> [ARBEITSAUFTRAG] Schreib den Textauszug unten noch einmal ab, beginnend bei der Stelle mit „Am 30. Januar“ und endend nach „Ausgabenseite erfolgen soll.“. Ersetze dabei „Steuererhöhungsbremse“ jeweils durch „Steuerbremse“.

Am 30. Januar 2014 haben Christian Werner (SVP) und Mitunterzeichnende folgenden Vorstoss eingereicht:
„Der Stadtrat wird beauftragt, Vorschläge für die gesetzliche Verankerung einer Steuererhöhungsbremse vorzulegen. Die Spezialkommission Totalrevision Gemeindeordnung kann diesbezüglich mit einbezogen werden.
Begründung:
Seit der Kanton Solothurn im Jahr 2007 einerseits eine Defizit- und andererseits eine Steuererhöhungsbremse eingeführt hat, sind Regierung und Parlament zu einer ausgeglichenen Erfolgsrechnung verpflichtet. Konkret untersteht seither die Verabschiedung eines defizitären Voranschlags dem qualifizierten Mehr, während ein allfälliger Verlustvortrag innerhalb von vier Jahren nach seinem erstmaligen Entstehen vollständig abgetragen sein muss, wobei dies in erster Linie durch Massnahmen auf der Ausgabenseite erfolgen soll.

[Auflistungen von Pixelkoordinaten]
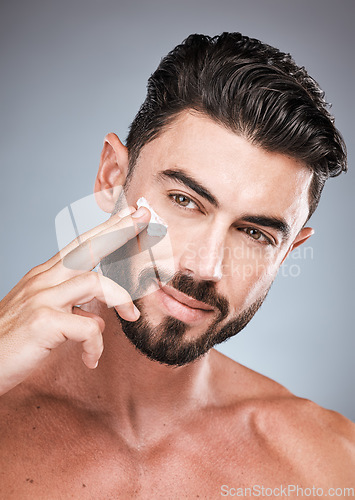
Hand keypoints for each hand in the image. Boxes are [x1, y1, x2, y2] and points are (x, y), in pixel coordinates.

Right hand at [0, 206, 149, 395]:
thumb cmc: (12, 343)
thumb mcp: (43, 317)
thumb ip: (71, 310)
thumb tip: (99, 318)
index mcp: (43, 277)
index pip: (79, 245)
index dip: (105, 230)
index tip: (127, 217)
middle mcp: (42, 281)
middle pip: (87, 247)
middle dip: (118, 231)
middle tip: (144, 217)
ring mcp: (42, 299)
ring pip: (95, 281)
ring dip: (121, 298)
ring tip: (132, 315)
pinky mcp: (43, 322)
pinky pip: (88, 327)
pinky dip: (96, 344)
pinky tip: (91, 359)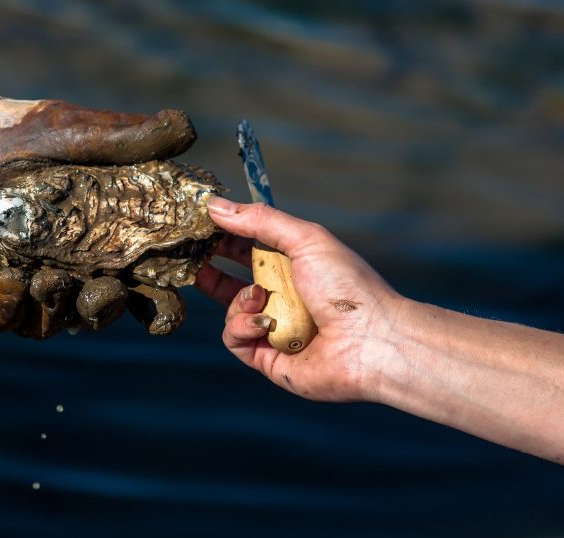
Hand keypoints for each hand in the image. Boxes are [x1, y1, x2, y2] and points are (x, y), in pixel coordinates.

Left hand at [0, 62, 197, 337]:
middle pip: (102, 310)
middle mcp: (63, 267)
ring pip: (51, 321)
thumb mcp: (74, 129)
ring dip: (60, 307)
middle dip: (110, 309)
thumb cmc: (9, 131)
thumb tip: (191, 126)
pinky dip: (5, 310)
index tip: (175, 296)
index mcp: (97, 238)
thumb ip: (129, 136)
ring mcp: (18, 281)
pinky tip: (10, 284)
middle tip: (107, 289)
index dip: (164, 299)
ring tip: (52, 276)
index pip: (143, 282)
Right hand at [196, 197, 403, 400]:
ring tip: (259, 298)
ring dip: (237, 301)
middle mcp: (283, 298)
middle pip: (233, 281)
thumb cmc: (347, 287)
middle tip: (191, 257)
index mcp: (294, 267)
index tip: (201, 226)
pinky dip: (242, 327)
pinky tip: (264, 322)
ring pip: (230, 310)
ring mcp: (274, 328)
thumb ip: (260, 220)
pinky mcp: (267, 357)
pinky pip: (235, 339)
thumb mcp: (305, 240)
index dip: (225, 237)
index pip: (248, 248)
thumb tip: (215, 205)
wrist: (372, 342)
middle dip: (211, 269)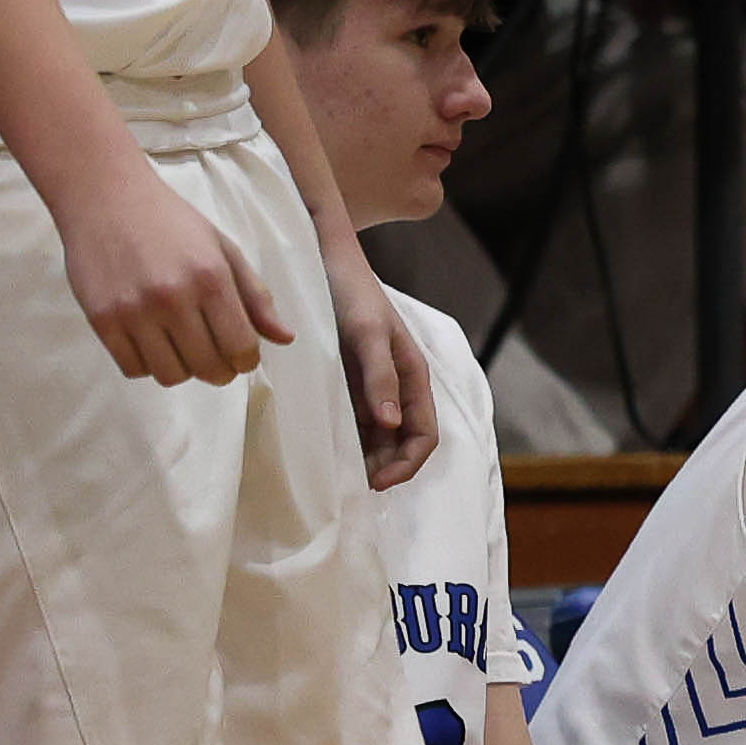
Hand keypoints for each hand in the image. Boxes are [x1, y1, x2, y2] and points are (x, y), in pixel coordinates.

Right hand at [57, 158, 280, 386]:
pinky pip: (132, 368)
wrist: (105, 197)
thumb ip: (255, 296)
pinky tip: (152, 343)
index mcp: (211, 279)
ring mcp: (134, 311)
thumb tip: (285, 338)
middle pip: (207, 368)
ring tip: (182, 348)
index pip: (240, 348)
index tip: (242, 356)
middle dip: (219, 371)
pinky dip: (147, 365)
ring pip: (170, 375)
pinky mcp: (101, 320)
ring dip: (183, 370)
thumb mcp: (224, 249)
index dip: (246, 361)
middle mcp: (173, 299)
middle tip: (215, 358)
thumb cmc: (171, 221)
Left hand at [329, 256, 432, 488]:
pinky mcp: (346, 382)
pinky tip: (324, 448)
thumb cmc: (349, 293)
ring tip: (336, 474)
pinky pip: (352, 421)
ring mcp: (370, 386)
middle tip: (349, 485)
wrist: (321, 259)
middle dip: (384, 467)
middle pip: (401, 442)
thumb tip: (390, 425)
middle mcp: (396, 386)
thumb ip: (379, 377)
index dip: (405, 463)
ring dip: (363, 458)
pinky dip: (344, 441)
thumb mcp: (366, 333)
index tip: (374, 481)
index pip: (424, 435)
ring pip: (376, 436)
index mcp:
...
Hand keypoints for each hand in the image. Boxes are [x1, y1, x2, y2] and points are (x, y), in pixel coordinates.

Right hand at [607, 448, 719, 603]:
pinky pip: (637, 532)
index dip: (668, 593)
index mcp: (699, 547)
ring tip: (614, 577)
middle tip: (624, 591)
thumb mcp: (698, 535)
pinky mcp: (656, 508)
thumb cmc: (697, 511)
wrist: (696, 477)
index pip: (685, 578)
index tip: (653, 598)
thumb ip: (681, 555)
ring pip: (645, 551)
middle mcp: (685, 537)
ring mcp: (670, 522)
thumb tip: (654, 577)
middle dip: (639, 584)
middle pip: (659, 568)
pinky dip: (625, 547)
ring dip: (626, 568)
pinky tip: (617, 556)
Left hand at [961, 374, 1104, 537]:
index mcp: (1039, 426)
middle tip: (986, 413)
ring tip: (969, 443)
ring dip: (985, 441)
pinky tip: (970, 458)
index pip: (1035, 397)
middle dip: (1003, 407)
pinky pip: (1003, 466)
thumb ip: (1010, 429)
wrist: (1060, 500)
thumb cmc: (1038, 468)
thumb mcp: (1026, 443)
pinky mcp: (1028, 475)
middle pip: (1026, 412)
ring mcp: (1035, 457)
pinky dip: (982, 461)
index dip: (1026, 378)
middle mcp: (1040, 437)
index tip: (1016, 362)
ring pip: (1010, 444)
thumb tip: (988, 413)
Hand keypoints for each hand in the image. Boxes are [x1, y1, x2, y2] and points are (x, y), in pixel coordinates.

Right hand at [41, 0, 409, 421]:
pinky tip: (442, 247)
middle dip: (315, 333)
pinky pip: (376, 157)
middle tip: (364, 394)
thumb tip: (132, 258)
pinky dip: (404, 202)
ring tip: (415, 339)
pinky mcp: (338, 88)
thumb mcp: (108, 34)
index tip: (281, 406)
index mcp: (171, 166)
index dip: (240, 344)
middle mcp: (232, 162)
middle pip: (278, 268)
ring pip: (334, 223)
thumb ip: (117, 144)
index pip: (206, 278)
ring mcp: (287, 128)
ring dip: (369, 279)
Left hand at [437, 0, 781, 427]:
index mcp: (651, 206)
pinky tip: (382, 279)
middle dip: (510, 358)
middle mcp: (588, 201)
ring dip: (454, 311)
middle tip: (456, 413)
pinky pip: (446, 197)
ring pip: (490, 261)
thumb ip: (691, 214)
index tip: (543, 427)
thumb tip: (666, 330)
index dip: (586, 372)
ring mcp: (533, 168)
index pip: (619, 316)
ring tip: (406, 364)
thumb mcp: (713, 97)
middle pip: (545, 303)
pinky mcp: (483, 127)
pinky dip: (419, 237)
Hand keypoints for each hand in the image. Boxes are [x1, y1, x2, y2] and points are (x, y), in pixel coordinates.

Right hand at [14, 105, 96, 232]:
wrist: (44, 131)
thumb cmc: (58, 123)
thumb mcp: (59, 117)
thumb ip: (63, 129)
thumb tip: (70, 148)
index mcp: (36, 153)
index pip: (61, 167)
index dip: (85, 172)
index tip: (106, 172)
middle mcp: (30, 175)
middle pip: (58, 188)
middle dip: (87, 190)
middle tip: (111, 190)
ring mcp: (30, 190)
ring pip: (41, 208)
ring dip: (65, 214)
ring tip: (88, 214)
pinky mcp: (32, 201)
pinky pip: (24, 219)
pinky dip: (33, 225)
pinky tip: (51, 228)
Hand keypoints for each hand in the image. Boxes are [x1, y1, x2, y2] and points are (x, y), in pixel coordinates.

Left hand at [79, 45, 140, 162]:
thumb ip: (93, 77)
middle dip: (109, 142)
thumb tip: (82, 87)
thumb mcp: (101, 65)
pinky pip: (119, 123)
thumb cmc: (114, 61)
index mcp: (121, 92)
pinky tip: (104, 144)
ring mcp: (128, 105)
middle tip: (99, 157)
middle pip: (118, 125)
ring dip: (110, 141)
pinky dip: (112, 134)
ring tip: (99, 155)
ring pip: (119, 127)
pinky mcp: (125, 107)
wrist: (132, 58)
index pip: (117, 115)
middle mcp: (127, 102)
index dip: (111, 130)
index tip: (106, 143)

> [LÖSUNG DER AUFGABE]
Am 30. Januar 2014 haben Christian Werner (SVP) und Mitunterzeichnende folgenden Vorstoss eingereicht:
„Der Stadtrat wird beauftragt, Vorschläge für die gesetzliche Verankerung einer Steuerbremse vorzulegen. Die Spezialkommission Totalrevision Gemeindeordnung kann diesbezüglich mit einbezogen werden.
Begründung:
Seit der Kanton Solothurn im Jahr 2007 einerseits eine Defizit- und andererseits eine Steuerbremse eingeführt hat, sind Regierung und Parlament zu einer ausgeglichenen Erfolgsrechnung verpflichtet. Konkret untersteht seither die Verabschiedung eines defizitären Voranschlags dem qualifizierten Mehr, während ein allfälliger Verlustvortrag innerhalb von vier Jahren nach seinem erstmaligen Entstehen vollständig abgetragen sein muss, wobei dies in erster Linie durch Massnahmen auf der Ausgabenseite erfolgen soll.